*** Entries shown Section Begins ***

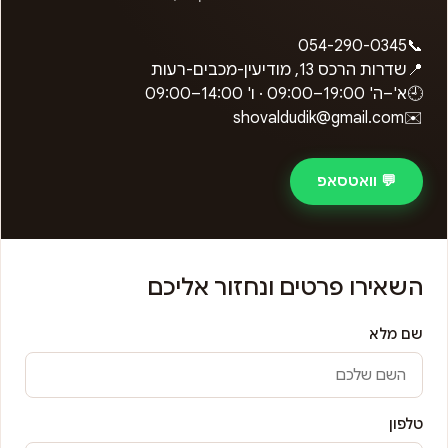
054-290-0345
📞
📍
שדרות הרכס 13, מודיעין-מכבים-רעות
🕘
א'–ה'
09:00–19:00
· ו'
09:00–14:00
shovaldudik@gmail.com
✉️
💬 וואטסאפ
השאירו פרטים ונחזור אליכם
שם מלא
טלפון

*** Entries shown Section Ends ***

### Work instructions
Without the pictures, return all the entries above exactly as they stand.

### Response area
054-290-0345
📞
📍
שדרות הרכס 13, מודיעין-מכבים-רעות
🕘
א'–ה'
09:00–19:00
· ו'
09:00–14:00
shovaldudik@gmail.com
✉️
💬 וואטסאפ
השאירו פרטים ונחזור אליכם
שם מלא
טלפון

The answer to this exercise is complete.